> [Problems and tasks]
1. Write out the part of the forum thread about finding a song's key starting at "I was fascinated" and ending at "of a waveform...".
2. In the forum thread about finding a song's key, what does working out the key of a WAV file basically come down to?

The key is really only useful when you're playing music... If someone says play the harmonic minor scale in the key of "D", I know what notes to play. But another mode of the harmonic minor will have the same notes in a completely different key... Needless to say, this would be a nearly impossible chore for a program to do.

You might be able to detect the prominent notes in a progression and list the possible scales that the song uses... Then the user could maybe narrow it down to which key it's in. But like I said... It HEAVILY depends on a lot of factors...

kidders

February 19th, 2007, 06:00 PM

Hi there,

I was fascinated by this post, and I've done some digging around. It's certainly a far more advanced question than the kind of thing that typically turns up on the Ubuntu forum! Depending on how much you already know about this problem, my post could be totally useless to you ... I'm sorry if that's the case.

If, for simplicity's sake, you started with a WAV file (which contains no information about pitch), extrapolating its key effectively amounts to converting it to a MIDI file ... albeit a very rough one. Doing that would be non-trivial (I'm busy trying to resurrect my memory of the maths of it from college!), and you would have to place some pretty draconian limitations on what could be in the WAV to begin with.

As far as I can make out, successfully identifying the musical key of a waveform...
Would depend on having a single, possibly polyphonic (if you're feeling ambitious) instrument line ... preferably not vocal.

> [Extracted entries]

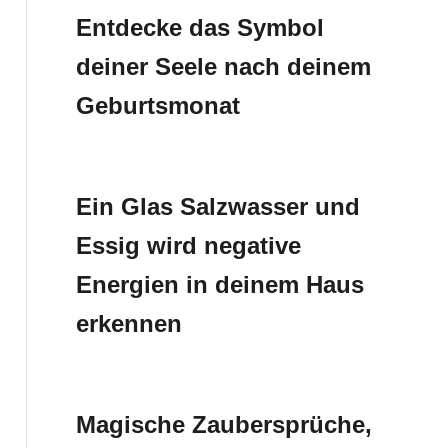
Entdecke das Symbol
deiner Seele nach deinem
Geburtsmonat
Ein Glas Salzwasser und
Essig wird negative
Energien in deinem Haus
erkennen
Magische Zaubersprüche,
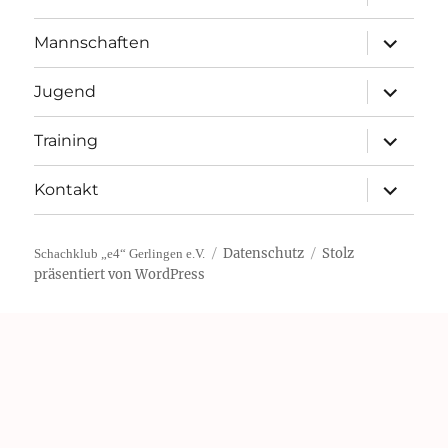
öffnen
Unterme
Mannschaften
öffnen
Unterme
Jugend
öffnen
Unterme
Training
öffnen
Unterme
Kontakt
öffnen
Datenschutz
Stolz
Schachklub „e4“ Gerlingen e.V.
präsentiert von WordPress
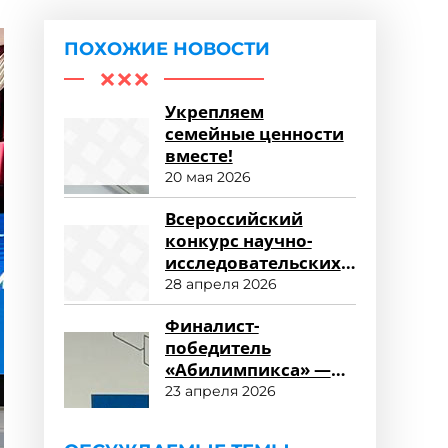
ПОХОЖИЕ НОВОСТИ
Укрепляем
семейные ценности
вместе!
20 мая 2026
Всероссийский
конкурс научно-
исследовательских
работ «Научный
28 апреля 2026
потенциал СПО»
Финалист-
победитель
«Абилимпикса» —
студент ФСПО
23 апреля 2026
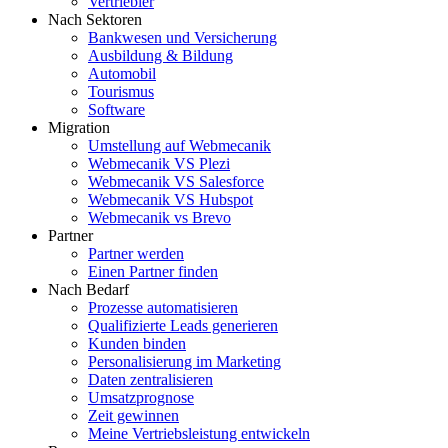
Vertriebler
Nach Sektoren
Bankwesen und Versicherung
Ausbildung & Bildung
Automobil
Tourismus
Software
Migration
Umstellung auf Webmecanik
Webmecanik VS Plezi
Webmecanik VS Salesforce
Webmecanik VS Hubspot
Webmecanik vs Brevo
Partner
Partner werden
Einen Partner finden
Nach Bedarf
Prozesse automatisieren
Qualifizierte Leads generieren
Kunden binden
Personalisierung im Marketing
Daten zentralisieren
Umsatzprognose
Zeit gewinnen
Meine Vertriebsleistung entwickeln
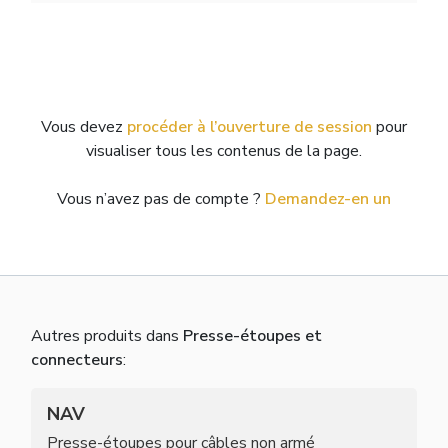
Vous devez
procéder à l’ouverture de session
pour
visualiser tous les contenus de la page.
Vous n’avez pas de compte ?
Demandez-en un
Autres produits dans
Presse-étoupes et
connecteurs
:
NAV
Presse-étoupes pour câbles non armé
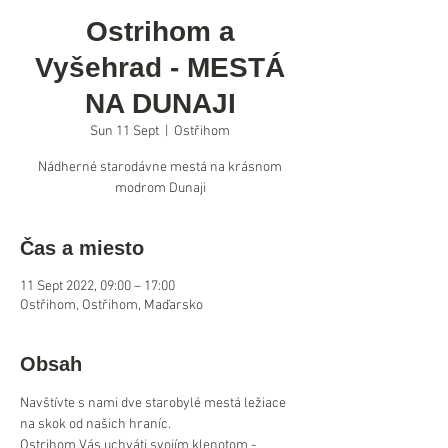
Ostrihom a
Vyšehrad - MESTÁ
NA DUNAJI
Sun 11 Sept
  |  
Ostřihom
Nádherné starodávne mestá na krásnom
modrom Dunaji
Čas a miesto
11 Sept 2022, 09:00 – 17:00
Ostřihom, Ostřihom, Maďarsko
Obsah
Navštívte s nami dve starobylé mestá ležiace 
na skok od našich hraníc. 
Ostrihom Vás uchváti svojím klenotom - 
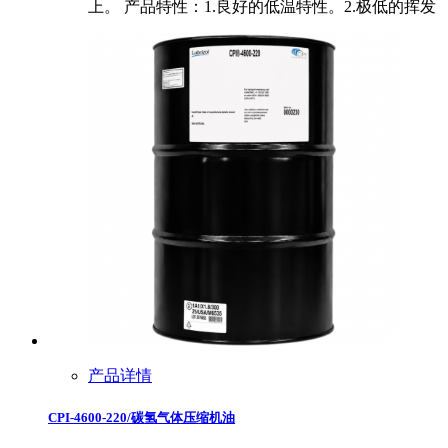
上。 产品特性：1.良好的低温特性。2.极低的挥发
产品详情
CPI-4600-220/碳氢气体压缩机油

> [Solution set]
1.
I was fascinated by this post, and I've done some digging around. It's certainly a far more advanced question than the kind of thing that typically turns up on the Ubuntu forum! Depending on how much you already know about this problem, my post could be totally useless to you ... I'm sorry if that's the case.

If, for simplicity's sake, you started with a WAV file (which contains no information about pitch), extrapolating its key effectively amounts to converting it to a MIDI file ... albeit a very rough one. Doing that would be non-trivial (I'm busy trying to resurrect my memory of the maths of it from college!), and you would have to place some pretty draconian limitations on what could be in the WAV to begin with.

As far as I can make out, successfully identifying the musical key of a waveform...

2. Converting it to a MIDI file, though a very rough one.